Search papers, labs, and topics across Lattice.
The paper introduces JuICE, a multilingual benchmark dataset of 7,470 span-level annotations designed to evaluate LLM-as-a-Judge in identifying cultural and linguistic errors within LLM-generated text across four countries. The study reveals that even state-of-the-art LLM-judges struggle to detect subtle cultural errors, achieving a maximum F1 score of only 0.52 on the erroneous span detection task. This highlights the need for more sophisticated cultural evaluation frameworks that capture the depth and context-dependent nature of cultural meaning.
Even the best LLM judges miss cultural faux pas that are obvious to locals, achieving only 52% F1 score on a new benchmark.
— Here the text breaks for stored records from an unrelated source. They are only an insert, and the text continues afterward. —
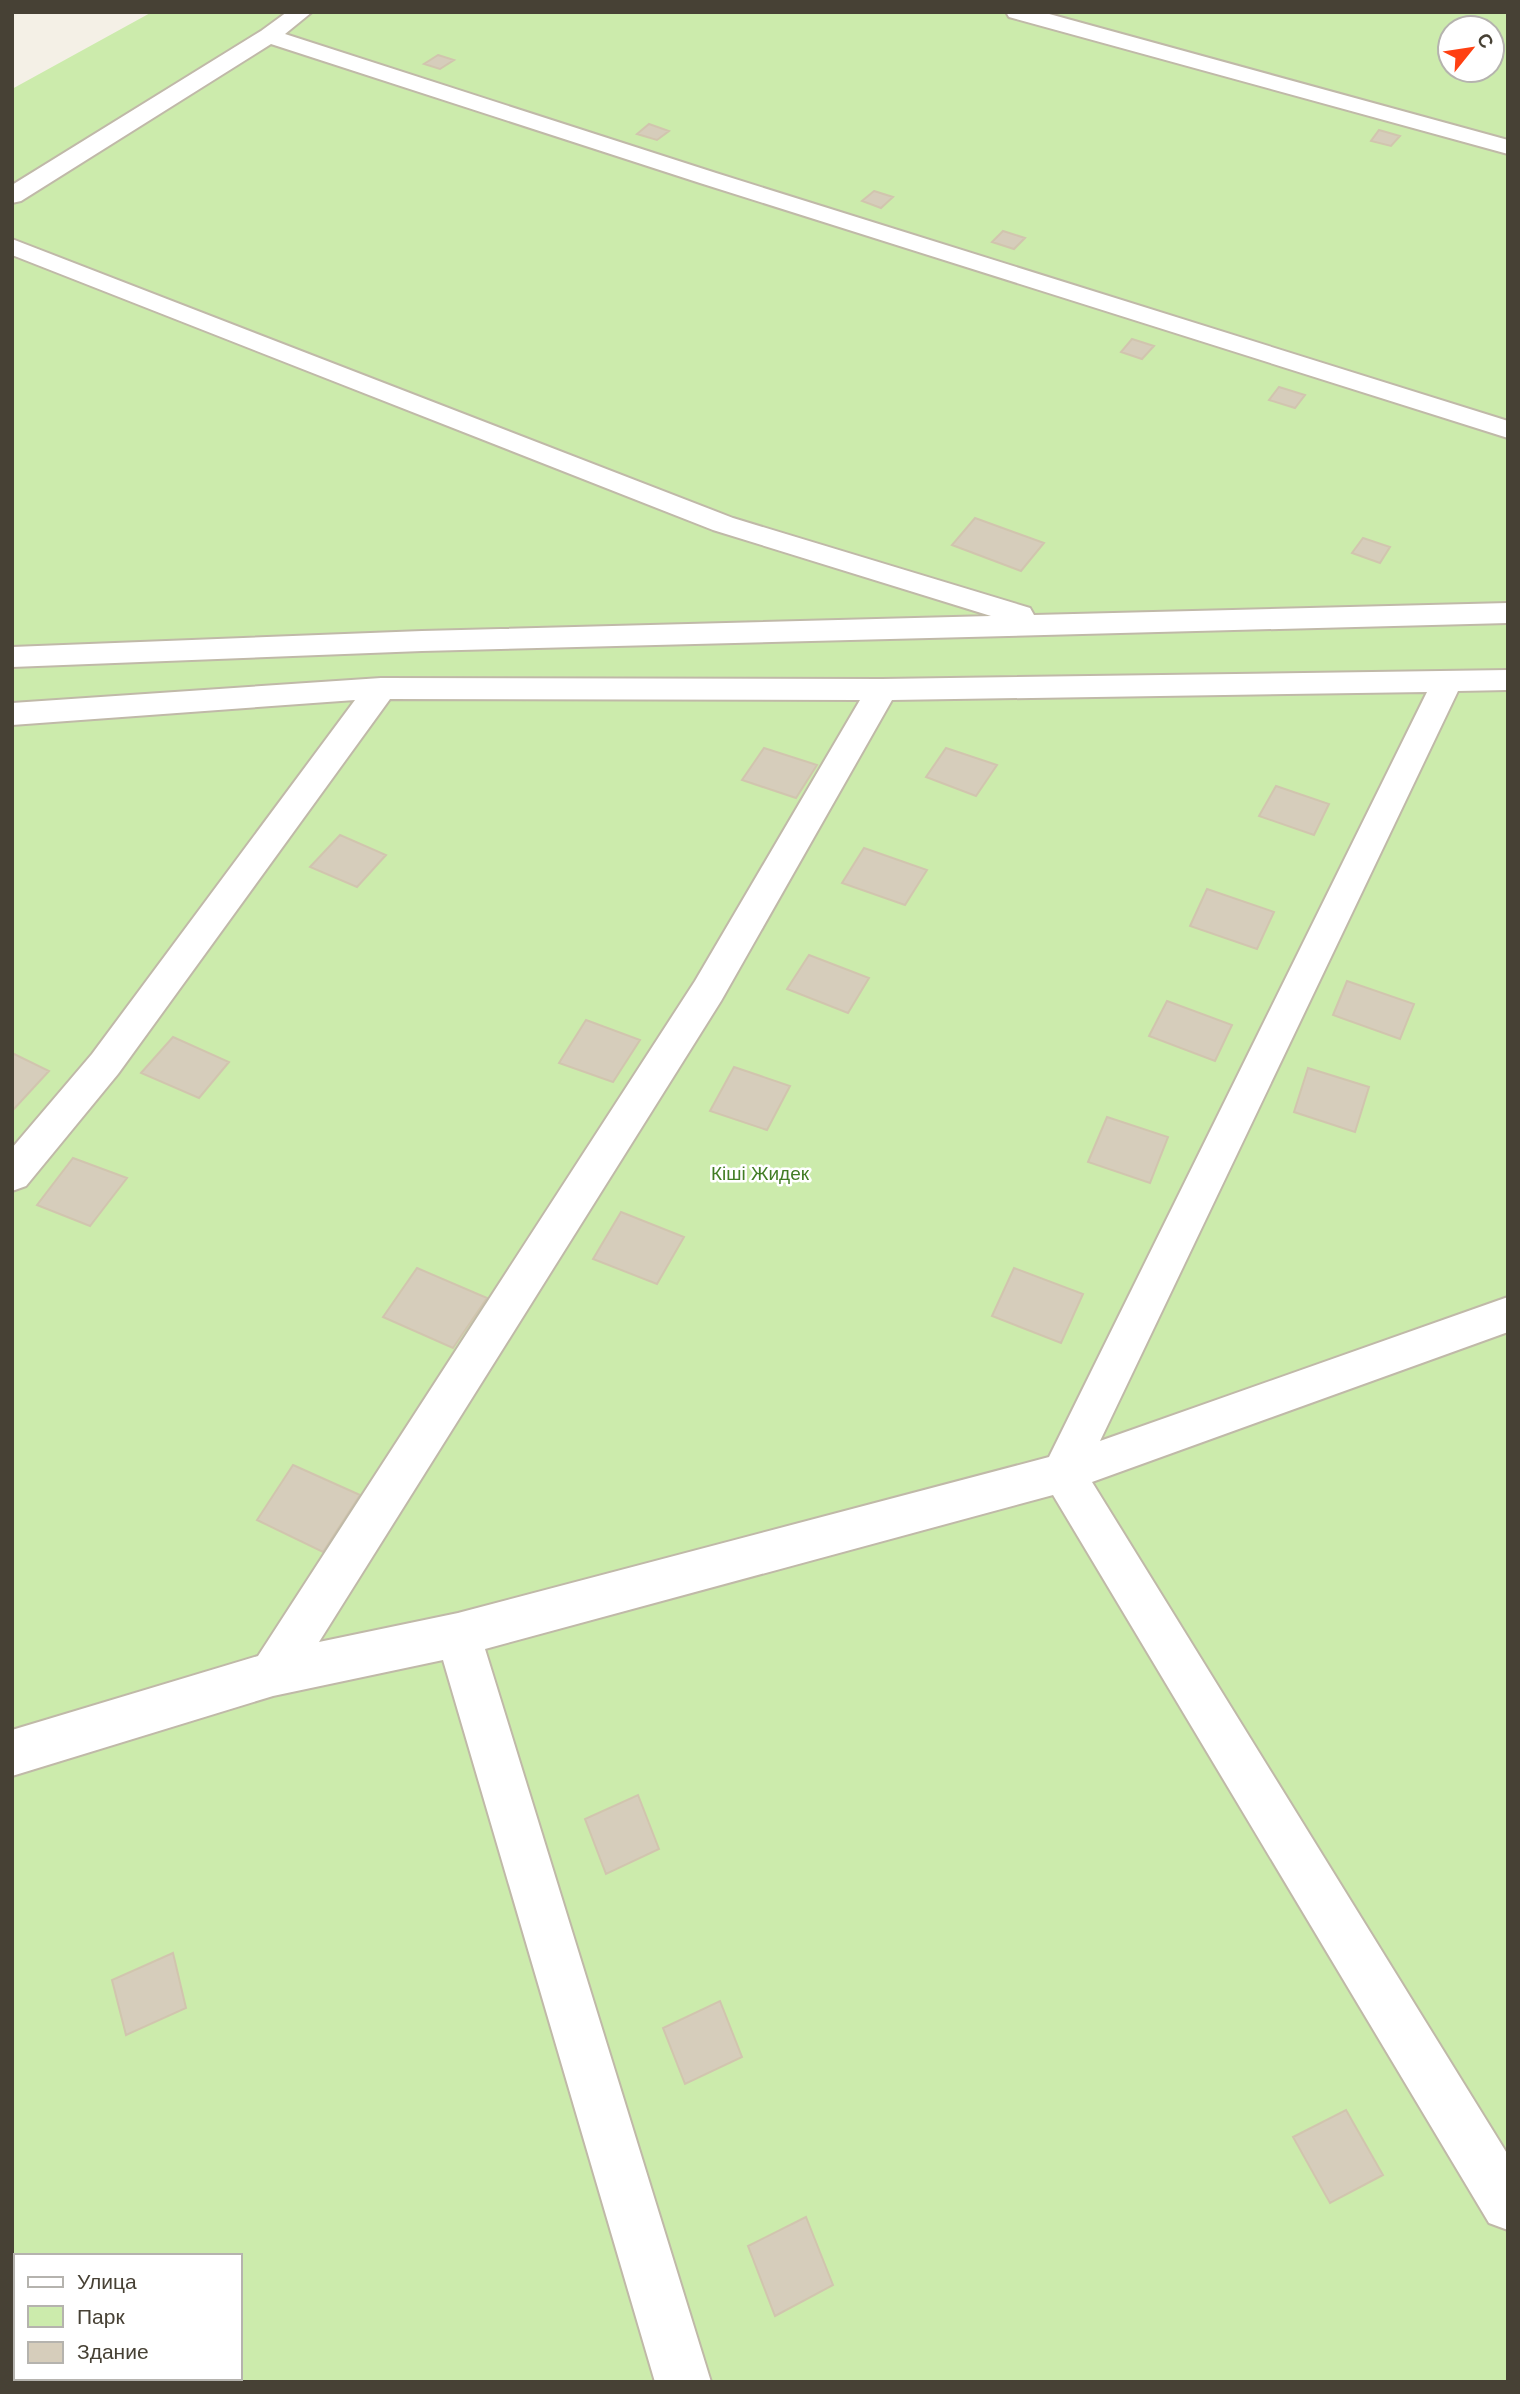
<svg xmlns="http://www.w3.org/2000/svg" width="1520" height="2394" font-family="Arial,sans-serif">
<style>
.green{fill:#ccebac;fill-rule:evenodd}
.building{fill:#d6cdbb;stroke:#d1c5ae;stroke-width:2}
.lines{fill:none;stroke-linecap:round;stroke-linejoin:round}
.street-casing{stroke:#c0b9a8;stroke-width:4}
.street{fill:#fff;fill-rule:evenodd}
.labels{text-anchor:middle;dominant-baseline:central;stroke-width:5;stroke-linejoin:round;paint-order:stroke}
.park-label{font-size:19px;fill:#427d25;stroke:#fff}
</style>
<rect width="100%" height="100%" fill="#f4f0e6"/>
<path class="green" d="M 152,12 L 1508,12 L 1508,2382 L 12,2382 L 12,89 ZM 1450,28 L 1492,28 L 1492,70 L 1450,70 ZM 16,2256 L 240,2256 L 240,2378 L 16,2378 Z"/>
<path class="building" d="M 438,55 L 454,60 L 440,69 L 424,64 Z
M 649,124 L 669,131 L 657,140 L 637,134 Z
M 1379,130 L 1400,136 L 1391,146 L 1371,141 Z
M 874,191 L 893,197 L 881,208 L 862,201 Z
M 1003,231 L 1025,238 L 1014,249 L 992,242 Z
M 1132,339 L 1154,346 L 1142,359 L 1121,352 Z
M 1279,387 L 1305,395 L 1295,408 L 1269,400 Z
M 975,518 L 1044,543 L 1021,571 L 952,545 Z
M 1363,538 L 1390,547 L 1380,563 L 1352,553 Z
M 764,748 L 817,765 L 796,798 L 742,780 Z
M 946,748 L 997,765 L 976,796 L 926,777 Z
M 1276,786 L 1329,804 L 1314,835 L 1259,816 Z
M 340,835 L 386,855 L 357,887 L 310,867 Z
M 864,848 L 927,870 L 905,905 L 842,883 Z
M 1207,889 L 1274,912 L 1257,949 L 1190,926 Z
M 809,955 L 869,978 L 848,1013 L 787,989 Z
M 1347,981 L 1414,1004 L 1400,1039 L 1333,1015 Z
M 1167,1001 L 1232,1025 L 1215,1061 L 1149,1036 Z
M 586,1020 L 640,1040 L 613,1082 L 559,1063 Z
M 173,1037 L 229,1062 L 199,1098 L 141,1073 Z
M 12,1053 L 49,1071 L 13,1110 L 12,1109 Z
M 734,1067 L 790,1086 L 767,1130 L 710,1111 Z
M 1308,1068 L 1369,1087 L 1355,1132 L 1294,1112 Z
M 1107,1117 L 1168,1137 L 1150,1183 L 1088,1162 Z
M 73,1158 L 127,1178 L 90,1226 L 37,1205 Z
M 621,1212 L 684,1237 L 657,1284 L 593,1259 Z
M 417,1268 L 487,1298 L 453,1348 L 383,1317 Z
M 1014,1268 L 1083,1294 L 1061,1343 L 992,1316 Z
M 293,1465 L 360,1495 L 323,1552 L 257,1520 Z
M 638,1795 L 659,1849 L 606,1874 L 585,1819 Z
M 173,1953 L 186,2008 L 126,2035 L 112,1980 Z
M 720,2001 L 742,2057 L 685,2084 L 663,2028 Z
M 1346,2110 L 1383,2175 L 1330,2203 L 1293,2137 Z
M 806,2217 L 833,2285 L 775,2316 L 748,2246 Z"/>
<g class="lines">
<g class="street-casing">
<path id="street" d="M 287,12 L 312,12 L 285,34 L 716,173 L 1508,421 L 1508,438 L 700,183 L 271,44 L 21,201 L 12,203 L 12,185 L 261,31 Z
M 1006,12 L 1042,12 L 1508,140 L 1508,154 L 1009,17 Z
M 12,239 L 733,518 L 1030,608 L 1034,615 L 1508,603 L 1508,623 L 422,651 L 12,667 L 12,647 L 422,631 L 991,616 L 713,530 L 12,255 Z
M 1508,670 L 1508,690 L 1458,691 L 1100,1441 L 1508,1297 L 1508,1332 L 1092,1482 L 1508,2155 L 1508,2230 L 1489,2223 L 1053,1495 L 485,1649 L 711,2382 L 655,2382 L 443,1660 L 273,1696 L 12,1776 L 12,1730 L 258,1656 L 695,981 L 860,700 L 390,699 L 118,1074 L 26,1186 L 12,1191 L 12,1148 L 92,1054 L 355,700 L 12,725 L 12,703 L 381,678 L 882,679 ZM 1427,692 L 1049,1457 L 458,1613 L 319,1642 L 721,1001 L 892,700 Z"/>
</g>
<use href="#street" class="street"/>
</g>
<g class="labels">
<g class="park-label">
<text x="760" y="1173">Кіші Жидек</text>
</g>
</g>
<rect width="1520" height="2394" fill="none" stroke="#474135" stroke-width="28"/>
<rect x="14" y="2254" width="228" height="126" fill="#ffffff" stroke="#b5b3ae" stroke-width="2"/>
<rect x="28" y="2277" width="35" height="10" fill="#ffffff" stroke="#b5b3ae" stroke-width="2"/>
<text x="77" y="2289" font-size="21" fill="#474135">Улица</text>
<rect x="28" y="2306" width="35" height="21" fill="#ccebac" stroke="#b5b3ae" stroke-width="2"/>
<text x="77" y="2324" font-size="21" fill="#474135">Парк</text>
<rect x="28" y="2342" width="35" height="21" fill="#d6cdbb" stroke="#b5b3ae" stroke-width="2"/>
<text x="77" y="2359" font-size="21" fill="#474135">Здание</text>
<g transform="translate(1471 49) rotate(60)"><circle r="33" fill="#ffffff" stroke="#b5b3ae" stroke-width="2"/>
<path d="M0-5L12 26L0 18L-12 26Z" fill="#ff4012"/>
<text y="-10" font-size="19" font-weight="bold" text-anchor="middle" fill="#474135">С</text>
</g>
</svg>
As large language models (LLMs) are increasingly deployed to users around the world, they are integrated into everyday tasks across diverse cultural contexts, from drafting personal communications to brainstorming creative ideas. These tasks are inherently cultural: they require contextual appropriateness, symbolic resonance, and tacit cultural expectations that native speakers draw on instinctively, meaning that a response can be factually plausible yet unmistakably wrong to a local reader. Existing cultural benchmarks have treated culture as a flat set of facts via fact verification or norm entailment methods, and have adopted LLM-as-a-Judge without examining whether they can capture such thick cultural errors. To address this gap, we present JuICE (Benchmark for LLM-Judge in Identifying Cultural Errors), a multilingual dataset of 7,470 span-level annotations of cultural and linguistic errors in long-form LLM responses. It covers 1,050 query-response pairs from four countries (the United States, South Korea, Indonesia, and Bangladesh), in both English and their countries' main languages. Using JuICE, we find that even the strongest LLM-judge achieves only an F1 of 0.52 in the erroneous span detection task. Furthermore, LLM-judges consistently miss thick cultural errors that local residents readily identify. Our findings suggest that robust cultural evaluation must move beyond surface-level detection toward frameworks that account for the depth and situatedness of cultural meaning.